_Your objective_: Retype the passage from the forum thread on seasoning pans, starting at "I had a hell" and ending at "Used flaxseed method.".

_Source document_:
▽
I had a hell of a time getting the old caked on stuff off to return season it until I took it to the media Blaster at my dad's (less harsh than sand blasting). Had em in there for a few passes and it was pure raw metal. Seasoning took much easier this time. Used flaxseed method.


----------



## Craig (Jan 13, 2014)

hardline_42 said:


> There's a whole lot of over thinking going on in this thread, and possibly some high expectations for seasoning results. IME, the seasoning on carbon steel doesn't get as deep or as even as cast iron. My best carbon steel is splotchy and hideous with large areas that look unseasoned, even after years of use, but it cooks and releases food like a dream. For future reference, I've never had to strip and reseason carbon steel even when certain foods make it uneven. I just keep cooking with it and the pan heals itself. A well developed seasoning looks more like this than what we're used to seeing on an old cast iron skillet:
> 
> 
> 
> ...



I'll echo this. I had a similar issue with one of my first carbon pans where I seasoned it to the point of being black like cast iron. After a few weeks it all came off when I was cleaning it one day, all at once. My other pan looks just like this one and works great. When I redid the first one, I stopped much earlier in the seasoning and I haven't had a problem with it since.
△
_Source data_:
▽
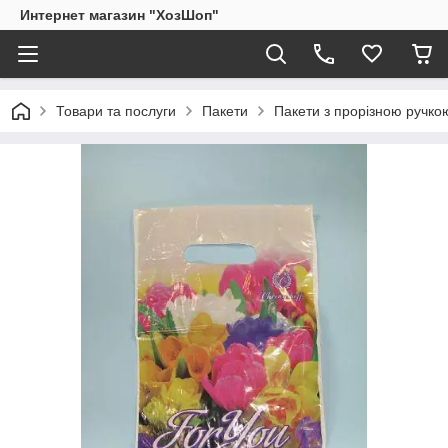
Интернет магазин "ХозШоп"
Товари та послуги
Пакети
Пакети з прорізною ручко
△
_Written answer_:
I had a hell of a time getting the old caked on stuff off to return season it until I took it to the media Blaster at my dad's (less harsh than sand blasting). Had em in there for a few passes and it was pure raw metal. Seasoning took much easier this time. Used flaxseed method.